Actions for anti-corruption implementation
In November 2021 a detailed blueprint examining Australia’s entire framework of integrity institutions was published. The report laid out what the authors regard as the essential reforms needed for Australia to have a fairer, more accountable government. They include greater transparency regarding political lobbying and donations, stronger protections for whistleblowers, and a strong and independent anti-corruption watchdog. The report was written by public integrity and anti-corruption expert Professor A. J. Brown of Griffith University, in partnership with TI Australia.
In addition to this, Chris Douglas says, the Department of Defence needs to undertake anti-corruption due diligence on all major contractors, particularly companies based outside Australia. Furthermore, Defence and each company in the supply chain of any major project must have effective anti-bribery/corruption systems in place that meet international standards. The relevant international standard for such measures is ISO 37001. Currently, the Defence Department is not ISO 37001-certified, and nor are any of the major arms multinationals that are Australia’s most significant defence contractors (Thales is certified in France, but not in Australia).

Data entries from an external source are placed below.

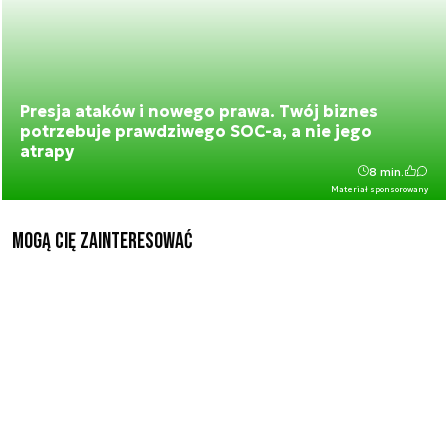
Presja ataków i nowego prawa. Twój biznes
potrzebuje prawdziwego SOC-a, a nie jego
atrapy
8 min.
Materiał sponsorowany
Mogą Cię zainteresować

Finally, while Australia has signed up to the OECD’s Anti-Bribery Convention, which criminalises bribery of foreign public officials in international business transactions, and has established the bribery of foreign public officials as a criminal offence, Australia has done little since joining the Convention to prosecute and sanction either people or companies under its new law. Given the high-risk regions and sectors in which Australian companies operate, including the arms sector, the Convention is important in Australia, yet the OECD’s Working Group on Bribery notes that Australia has not prosecuted a single company under these laws since 2011. There is one ongoing prosecution against a company but ‘this is insufficient to consider that Australia is proactively pursuing criminal charges’ against companies for foreign bribery, says the OECD, which has encouraged Australia to ensure appropriate funding for foreign bribery prosecutions.

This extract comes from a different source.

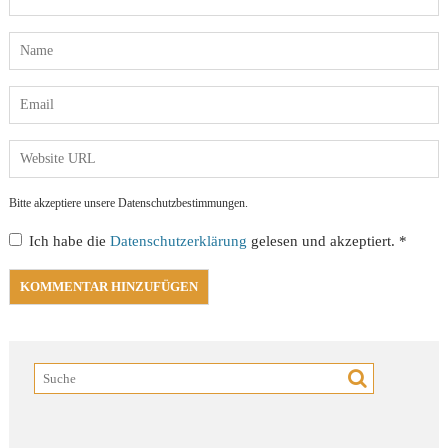
Bitte akzeptiere unsere Datenschutzbestimmungen.
Ich habe die
Datenschutzerklärung
gelesen und akzeptiert.
*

Chris Douglas concludes that from an anti-bribery/corruption risk perspective, Naval Group should not have been put on the shortlist for the Future Submarines program, let alone selected to partner with Australia to build the submarines. The ‘contract of the century’ was mired in unacceptable risk from the outset due to Defence’s poor risk-management processes and non-existent specific anti-bribery/corruption measures. A formal inquiry is needed both to examine how this deeply flawed decision was reached and to help prevent the situation recurring in future major defence procurement projects.